Embodiments of the present application relate generally to registering two or more data sets, generally for use in clinical applications. Particularly, certain embodiments relate to identifying differences between an output from an imaging subsystem with that of a tracking subsystem automatically.
Minimally invasive surgery (“MIS”) may involve surgery performed by making relatively smaller entries into the body (as compared to those used in most traditional surgical procedures). Surgeons employing MIS may be able to perform procedures through incisions (or openings called ports) as small as 1/16 of an inch, for example. MIS may also be known as videoscopic surgery, “keyhole” surgery, laparoscopic surgery (laparoscopy), thoracoscopic surgery, or surgical endoscopy.
In order to improve effectiveness of MIS or other procedures such as interventional radiological procedures, it may be helpful to track the position of a surgical tool or an existing object in the patient using a navigation or tracking subsystem. An image of the patient may be generated prior to, and/or during the procedure, for example. Furthermore, clinicians practicing MIS or other procedures may prefer to employ a substantially real-time navigation or tracking system for tracking an objectin the patient prior to, or during the procedure. Consequently, it may be preferable to correlate, and/or register the output from the tracking subsystem with that of the imaging subsystem.
Sets of data acquired by sampling the same scene or object at different times, from different perspectives, or from different systems, may be in non-uniform coordinate systems. Registration may involve the process of transforming the different sets of data into one coordinate system. Registration may be preferable to compare or integrate the data obtained from different measurements, for example. In medical imaging, registration may additionally involve deformable registration to cope with deformable deformations of body parts imaged. Classic registration techniques such as point-pair and surface may not be practical for applications that involve substantially real-time navigation and/or tracking systems. Surgical remote tracking or navigation systems may determine a position and orientation of a navigated or existing object relative to a known reference, for example. A remote tracking or navigation system may be one in which an object for tracking is not physically integrated with the tracking or navigation device itself. During surgery, graphic overlays from the navigation or tracking subsystem may be used in conjunction with a radiological image to represent a surgical tool position and orientation with respect to the patient, for example. The image may be generated before surgery, or at some other time, for example.

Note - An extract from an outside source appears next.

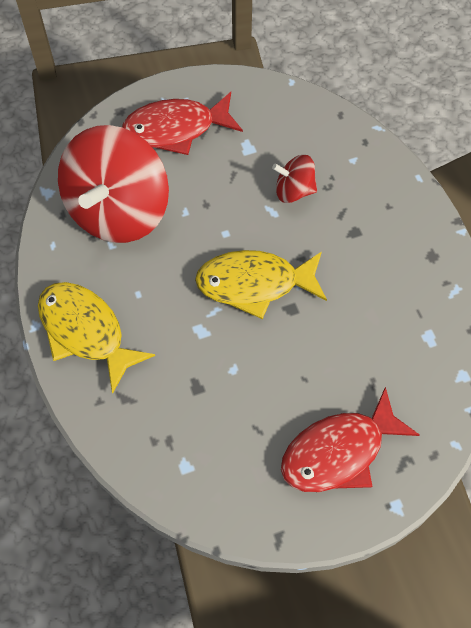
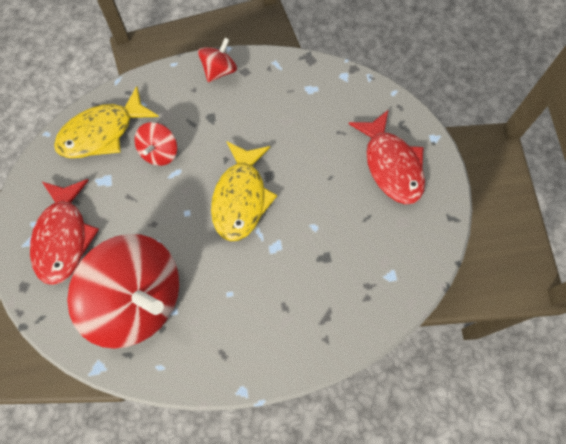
camera: 80 degrees left, 5 degrees up
(86, 332) = (258, 344): yellow fish -> yellow fish (102, 132)
(424, 228) = (219, 71): none -> red spinning top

One technique that may be used to visually compare the correspondence between the tracking or navigation system and the imaging subsystem may involve leaving a navigated tool in the image when a fluoroscopic image is acquired. System level accuracy may be gauged by observing the position of the tool graphic relative to the position of the actual tool in the image. The degree to which the tool graphic and actual tool image align, may be a good indicator of system accuracy.
However, such a visual test may only illustrate inaccuracies in one plane. To determine a correspondence in other planes may require repeating the test with additional images or tracking positions acquired from different angles. Further, the test may only provide visual feedback, and may not automatically quantify, or improve the misalignment or system accuracy, for example.
Misalignments of tool tracking and tool image may result from a bent or damaged tool or tool interface. Misalignment may also result from system calibrations, system variances, interferences (e.g. metal objects in a patient), and/or the like.
Thus, there is a need for methods and systems that register data from a tracking or navigation system with data from an imaging subsystem automatically. Additionally, there is a need for methods and systems that register data from a tracking or navigation system with data from an imaging subsystem in three or more dimensions. There is a need for methods and systems that register data from a tracking or navigation system with data from an imaging subsystem substantially in real-time. Further, there is a need for methods and systems that assist clinicians while performing procedures, such as MIS procedures.